-------- RECORD EXTRACTS

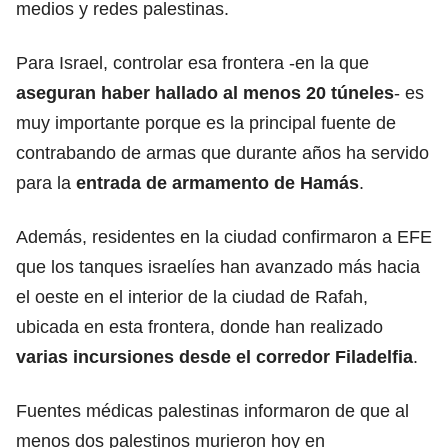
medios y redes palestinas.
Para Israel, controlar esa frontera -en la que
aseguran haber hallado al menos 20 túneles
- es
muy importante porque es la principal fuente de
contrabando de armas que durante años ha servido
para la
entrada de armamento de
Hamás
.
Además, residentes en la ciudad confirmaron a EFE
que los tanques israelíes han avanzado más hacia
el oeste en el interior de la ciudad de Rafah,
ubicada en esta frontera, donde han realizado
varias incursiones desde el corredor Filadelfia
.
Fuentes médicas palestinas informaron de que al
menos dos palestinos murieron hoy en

----------------
-------- RECORD EXTRACTS

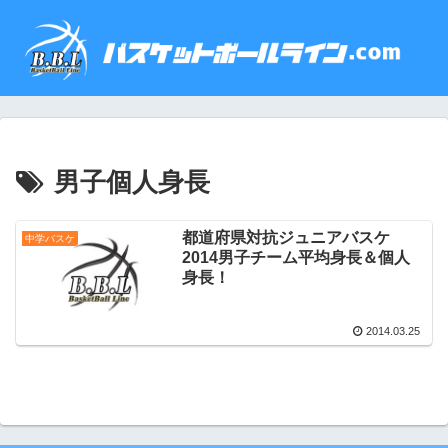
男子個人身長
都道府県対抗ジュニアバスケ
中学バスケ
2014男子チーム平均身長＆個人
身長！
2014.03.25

----------------

WHAT YOU SHOULD DO: Switch every "frontera" to "línea divisoria" in the lines from the line with "medios y redes palestinas." to the line with "menos dos palestinos murieron hoy en", and write out only those lines with nothing else changed.

THE COMPLETED TASK:
medios y redes palestinas.
Para Israel, controlar esa línea divisoria -en la que
aseguran haber hallado al menos 20 túneles
- es
muy importante porque es la principal fuente de
contrabando de armas que durante años ha servido
para la
entrada de armamento de
Hamás
.
Además, residentes en la ciudad confirmaron a EFE
que los tanques israelíes han avanzado más hacia
el oeste en el interior de la ciudad de Rafah,
ubicada en esta línea divisoria, donde han realizado
varias incursiones desde el corredor Filadelfia
.
Fuentes médicas palestinas informaron de que al
menos dos palestinos murieron hoy en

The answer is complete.